In einschlägigen Internetforen stößt man schnell auf Berichte über Einzelfälle, die schwere Impfschäden davongetragen haben. „Die Geschichten sind sehr bedauerlich und emotional, man kann sie sich deshalb gut merken“, sagt Betsch. „Dagegen kommen nackte Zahlen und Statistiken nur schwer an.“ Sogar Menschen, denen völlig klar ist, dass die Datenlage für das Impfen spricht, geraten angesichts solcher Berichte ins Grübeln, hat die Psychologin herausgefunden. Sie stellte auch fest, dass oft Zeitmangel dahintersteckt, wenn Kinder nicht geimpft sind. „Impfen ist Aufwand“, erklärt Betsch. „Wenn der Sohn noch zum Fußball oder einem Kindergeburtstag muss, passt ein Arzttermin schlecht in den Alltag.“ Man müsste das Impfen einfacher machen, findet die Psychologin.

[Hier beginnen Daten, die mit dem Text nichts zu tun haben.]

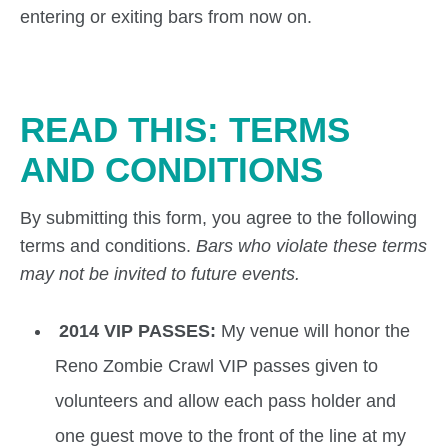
entering or exiting bars from now on.
READ THIS: TERMS
AND CONDITIONS
By submitting this form, you agree to the following
terms and conditions.
Bars who violate these terms
may not be invited to future events.
2014 VIP PASSES:
My venue will honor the
Reno Zombie Crawl VIP passes given to
volunteers and allow each pass holder and
one guest move to the front of the line at my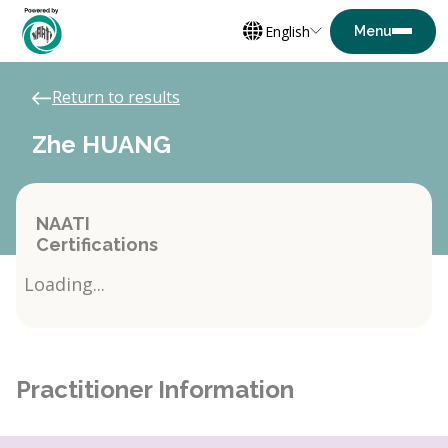
English
Return to results
Zhe HUANG
NAATI
Certifications
Loading...
Practitioner Information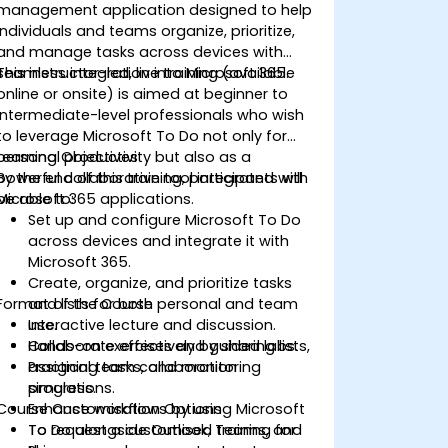
management application designed to help
individuals and teams organize, prioritize,
and manage tasks across devices with
seamless integration into Microsoft 365.
This instructor-led, live training (available
online or onsite) is aimed at beginner to
intermediate-level professionals who wish
to leverage Microsoft To Do not only for
personal productivity but also as a
Learning Objectives
powerful collaborative tool integrated with
By the end of this training, participants will
Microsoft 365 applications.
be able to:
Set up and configure Microsoft To Do
across devices and integrate it with
Microsoft 365.
Create, organize, and prioritize tasks
Format of the Course
and lists for both personal and team
use.
Interactive lecture and discussion.
Collaborate effectively by sharing lists,
Hands-on exercises and guided labs.
assigning tasks, and monitoring
Practical team collaboration
progress.
simulations.
Course Customisation Options
Enhance workflows by using Microsoft
To Do alongside Outlook, Teams, and
To request a customised training for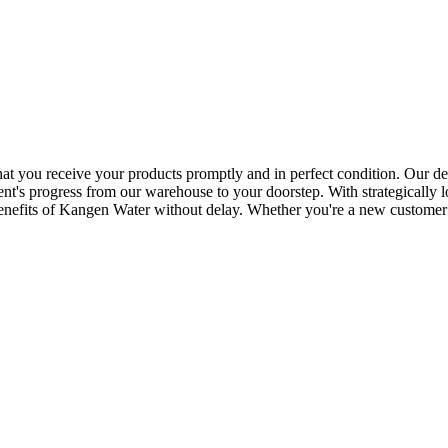
that you receive your products promptly and in perfect condition. Our de
nt's progress from our warehouse to your doorstep. With strategically lo
benefits of Kangen Water without delay. Whether you're a new customer 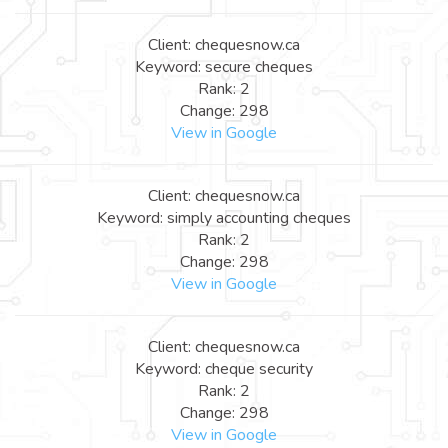
Client: chequesnow.ca
Keyword: secure cheques
Rank: 2
Change: 298
View in Google
Client: chequesnow.ca
Keyword: simply accounting cheques
Rank: 2
Change: 298
View in Google
Client: chequesnow.ca
Keyword: cheque security
Rank: 2
Change: 298
View in Google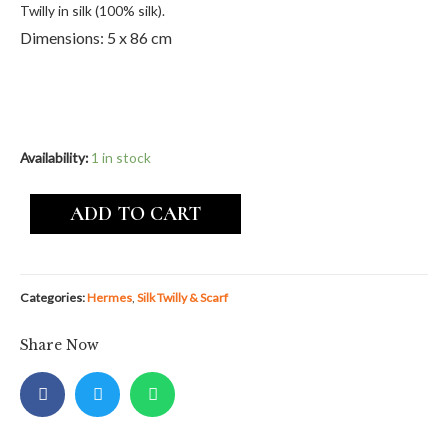
Twilly in silk (100% silk).
Dimensions: 5 x 86 cm
Availability:
1 in stock
ADD TO CART
Categories:
Hermes
,
Silk Twilly & Scarf
Share Now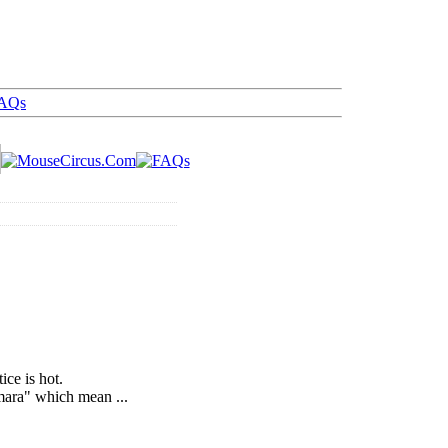
AQs
ice is hot.
mara" which mean ...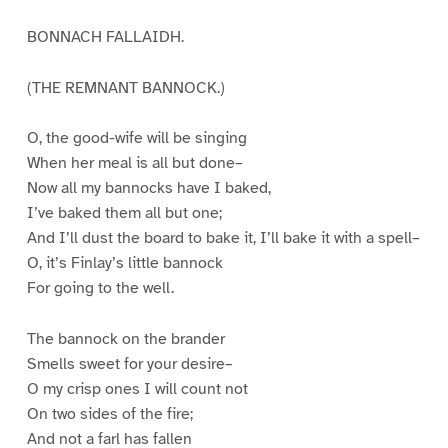
BONNACH FALLAIDH.
(THE REMNANT BANNOCK.)
O, the good-wife will be singing
When her meal is all but done–
Now all my bannocks have I baked,
I’ve baked them all but one;
And I’ll dust the board to bake it, I’ll bake it with a spell–
O, it’s Finlay’s little bannock
For going to the well.
The bannock on the brander
Smells sweet for your desire–
O my crisp ones I will count not
On two sides of the fire;
And not a farl has fallen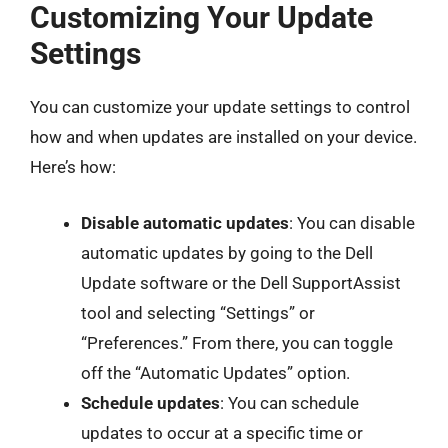
Customizing Your Update
Settings
You can customize your update settings to control
how and when updates are installed on your device.
Here’s how:
Disable automatic updates
: You can disable
automatic updates by going to the Dell
Update software or the Dell SupportAssist
tool and selecting “Settings” or
“Preferences.” From there, you can toggle
off the “Automatic Updates” option.
Schedule updates
: You can schedule
updates to occur at a specific time or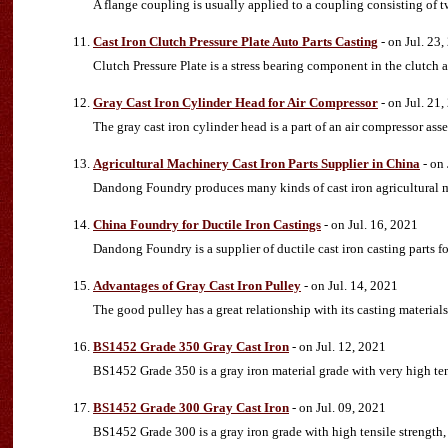
A flange coupling is usually applied to a coupling consisting of tw
Cast Iron Clutch Pressure Plate Auto Parts Casting
- on Jul. 23
Clutch Pressure Plate is a stress bearing component in the clutch 
Gray Cast Iron Cylinder Head for Air Compressor
- on Jul. 21
The gray cast iron cylinder head is a part of an air compressor ass
Agricultural Machinery Cast Iron Parts Supplier in China
- on 
Dandong Foundry produces many kinds of cast iron agricultural m
China Foundry for Ductile Iron Castings
- on Jul. 16, 2021
Dandong Foundry is a supplier of ductile cast iron casting parts fo
Advantages of Gray Cast Iron Pulley
- on Jul. 14, 2021
The good pulley has a great relationship with its casting materials
BS1452 Grade 350 Gray Cast Iron
- on Jul. 12, 2021
BS1452 Grade 350 is a gray iron material grade with very high tens
BS1452 Grade 300 Gray Cast Iron
- on Jul. 09, 2021
BS1452 Grade 300 is a gray iron grade with high tensile strength, 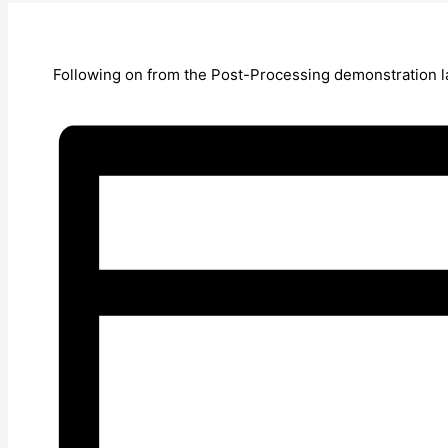
Following on from the Post-Processing demonstration la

Wann welche Schutzimpfung erfolgen sollte, veröffentlicht jedes Jahr die Ständige Impfkommission (STIKO) in ihren Empfehlungen. Wer dort nachschaut und fürchtet, dass er einiges nachzuholen hat, ist bei seinem Hausarzt an der richtigen Adresse. Er prüft im Impfpass, ob etwas aufzufrischen ist. Ist das Dokument nicht mehr auffindbar, gibt es zwei Möglichkeiten, sagt der STIKO-Vorsitzende Thomas Mertens: „Am einfachsten ist es, alle Standardimpfungen aufzufrischen, die ein Erwachsener haben sollte. Sollte eine zu viel dabei sein, schadet das nicht.“ Denn das Immunsystem inaktiviert kurzerhand den Erreger aus dem Serum, wie es das gelernt hat. Alternativ testet der Arzt das Blut auf vorhandene Antikörper und sieht, ob eine Impfung fällig ist. Der Mediziner spiele eine Schlüsselrolle bei der Einstellung zum Impfen, sagt Mertens: „Wenn ein Patient Fragen hat, sollte er klare Antworten geben. Zögert der Arzt, schürt das Unsicherheiten.“

Eine Impfpflicht könnte auch schaden

Dass es aufgrund von Unsicherheiten bisher nicht gelang, die Masern auszurotten, ärgert den Virus-Experten: „Wir haben unsere Chance noch nicht genutzt, obwohl sie realistisch war.“ Von einer Impfpflicht, wie sie Italien, Frankreich und indirekt auch die USA eingeführt haben, hält Mertens trotzdem nichts: „Sie könnte dem Impfen mehr schaden als nützen. Eher sollten wir alles für eine Bonusregelung tun.“

Eine Prämie für jeden, der sich um seine Impfungen kümmert? Wieso nicht – auch die Erfurter Psychologin Betsch rät von einer Impfpflicht ab. Eine ihrer Studien ergab, dass freiwillige Impfungen dann erst recht vernachlässigt würden, weil die Menschen sich ihre Entscheidungsfreiheit darüber zurückholen. „Eine Pflicht würde besonders die Skeptiker nur verärgern“, sagt Betsch. „Besser fände ich eine Widerspruchslösung wie es sie in manchen Ländern für Organspender gibt: Wer vom Impfen zurücktreten möchte, kann das mit einem Formular erklären.“

Wie auch immer Deutschland seine Impflücken schließen wird: Bis das Masernvirus aus den Kitas verschwunden ist und in Sibirien neben den Pocken steht, wird wohl noch einige Zeit vergehen. Jeder Einzelne könnte dazu beitragen, dass es nicht mehr allzu lange dauert.